The idea of an inertial frame was extended further in the special theory of relativity. This theory posited that all physical laws should appear of the same form in inertial frames, not just the laws of mechanics. In particular, Maxwell's equations should apply in all frames. Because Maxwell's equations implied the same speed of light in the vacuum of free space for all inertial frames, inertial frames now were found to be related not by Galilean transformations, but by Poincaré transformations, of which a subset is the Lorentz transformations. That posit led to many ramifications, including Lorentz contractions and relativity of simultaneity. Einstein succeeded, through many clever thought experiments, in showing that these apparently odd ramifications in fact had very natural explanation upon looking at just how measurements and clocks actually were used. That is, these ideas flowed from operational definitions of measurement coupled with the experimental confirmation of the constancy of the speed of light.

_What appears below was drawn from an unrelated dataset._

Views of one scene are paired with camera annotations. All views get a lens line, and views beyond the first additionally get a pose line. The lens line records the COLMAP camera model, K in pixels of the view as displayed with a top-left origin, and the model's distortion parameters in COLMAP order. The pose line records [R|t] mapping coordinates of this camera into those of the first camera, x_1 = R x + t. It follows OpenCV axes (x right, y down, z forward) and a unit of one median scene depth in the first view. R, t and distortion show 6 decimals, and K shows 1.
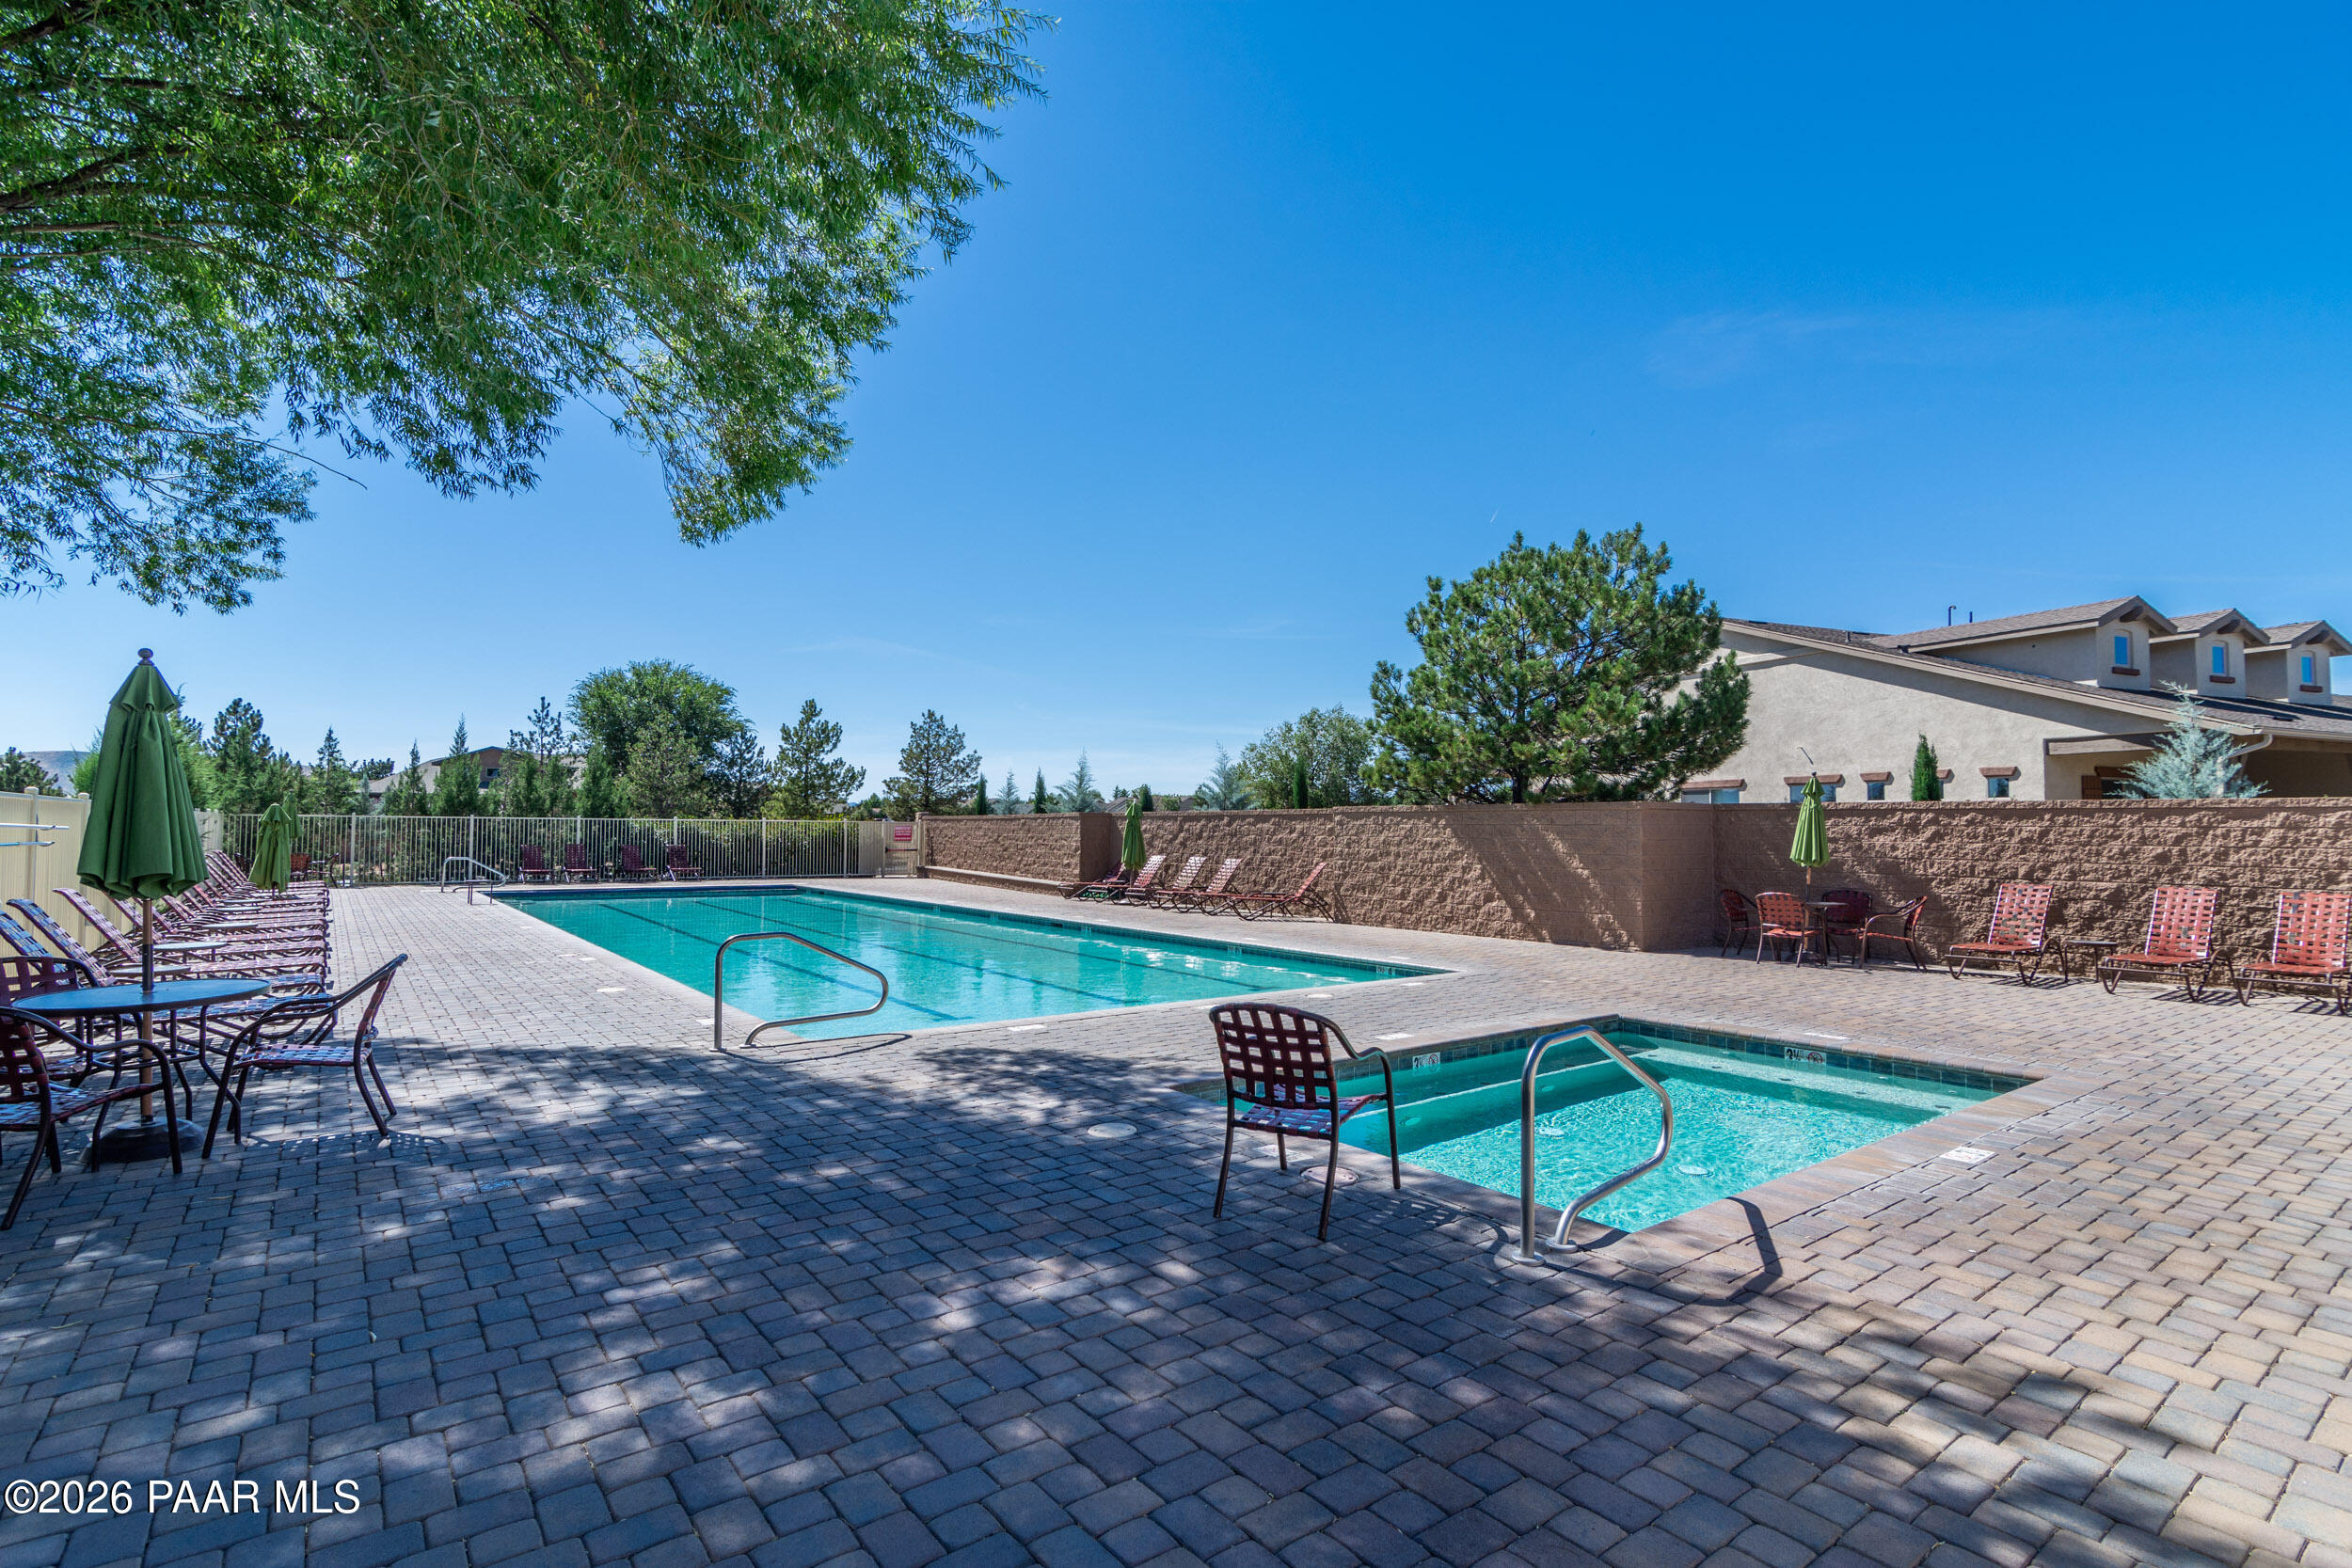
lens RADIAL K [[1120.7, 0, 1176.0], [0, 1120.7, 784.0], [0, 0, 1]] dist [0.000611, 0.000140]
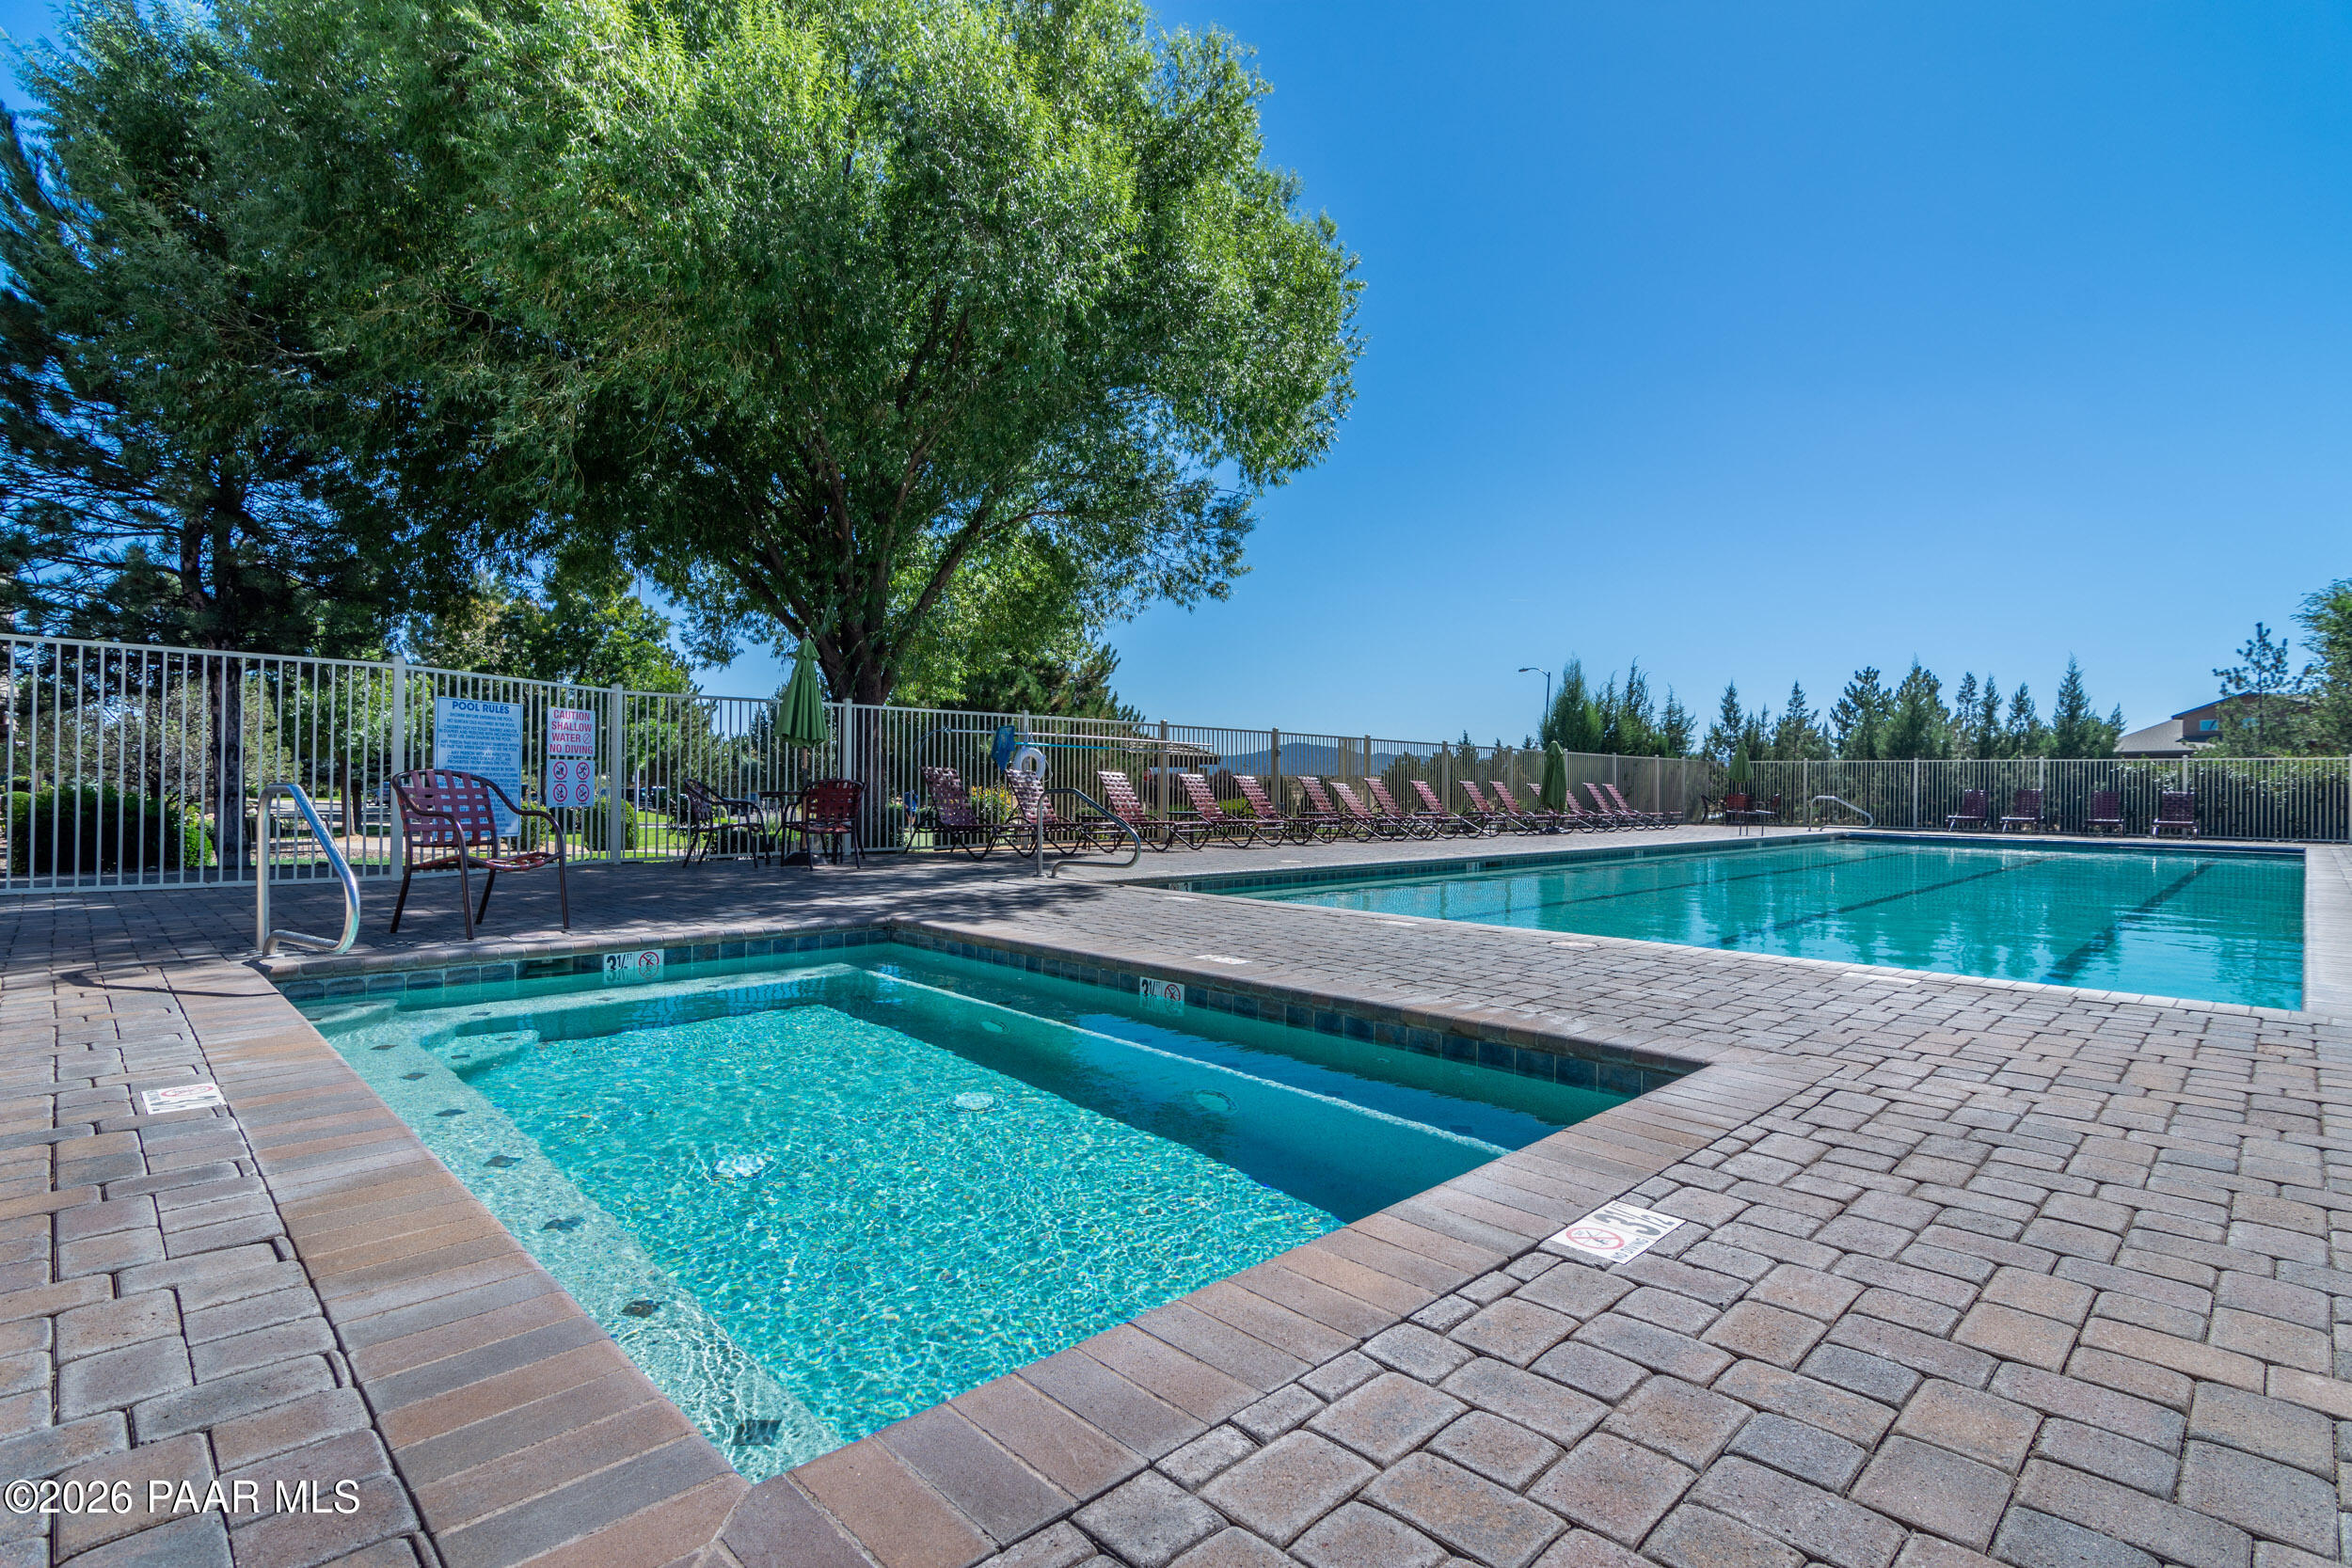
lens RADIAL K [[1120.7, 0, 1176.0], [0, 1120.7, 784.0], [0, 0, 1]] dist [0.000611, 0.000140]
pose [[0.117994, -0.009577, -0.992968, 0.240733], [0.026272, 0.999634, -0.006519, 0.039213], [0.992667, -0.025318, 0.118203, 0.268763]]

Later the general theory of relativity further generalized the idea of frame independence of the laws of physics, and abolished the special position of inertial frames, at the cost of introducing curved space-time. Following an analogy with centrifugal force (sometimes called "artificial gravity" or "false gravity"), gravity itself became a fictitious force, as enunciated in the equivalence principle.

The principle of equivalence: There is no experiment observers can perform to distinguish whether an acceleration arises because of a gravitational force or because their reference frame is accelerating
— Douglas C. Giancoli Physics for Scientists and Engineers with Modern Physics, p. 155

In short, centrifugal force played a key early role in establishing the set of inertial frames of reference and the significance of fictitious forces, even aiding in the development of general relativity.

==The modern conception==

The modern interpretation is that centrifugal force in a rotating reference frame is a pseudo-force that appears in equations of motion in rotating frames of reference, to explain effects of inertia as seen in such frames.

Leibniz's centrifugal force may be understood as an application of this conception, as a result of his viewing the motion of a planet along the radius vector, that is, from the standpoint of a special reference frame rotating with the planet. Leibniz introduced the notions of vis viva (kinetic energy) and action, which eventually found full expression in the Lagrangian formulation of mechanics. In deriving Leibniz's radial equation from the Lagrangian standpoint, a rotating reference frame is not used explicitly, but the result is equivalent to that found using Newtonian vector mechanics in a co-rotating reference frame.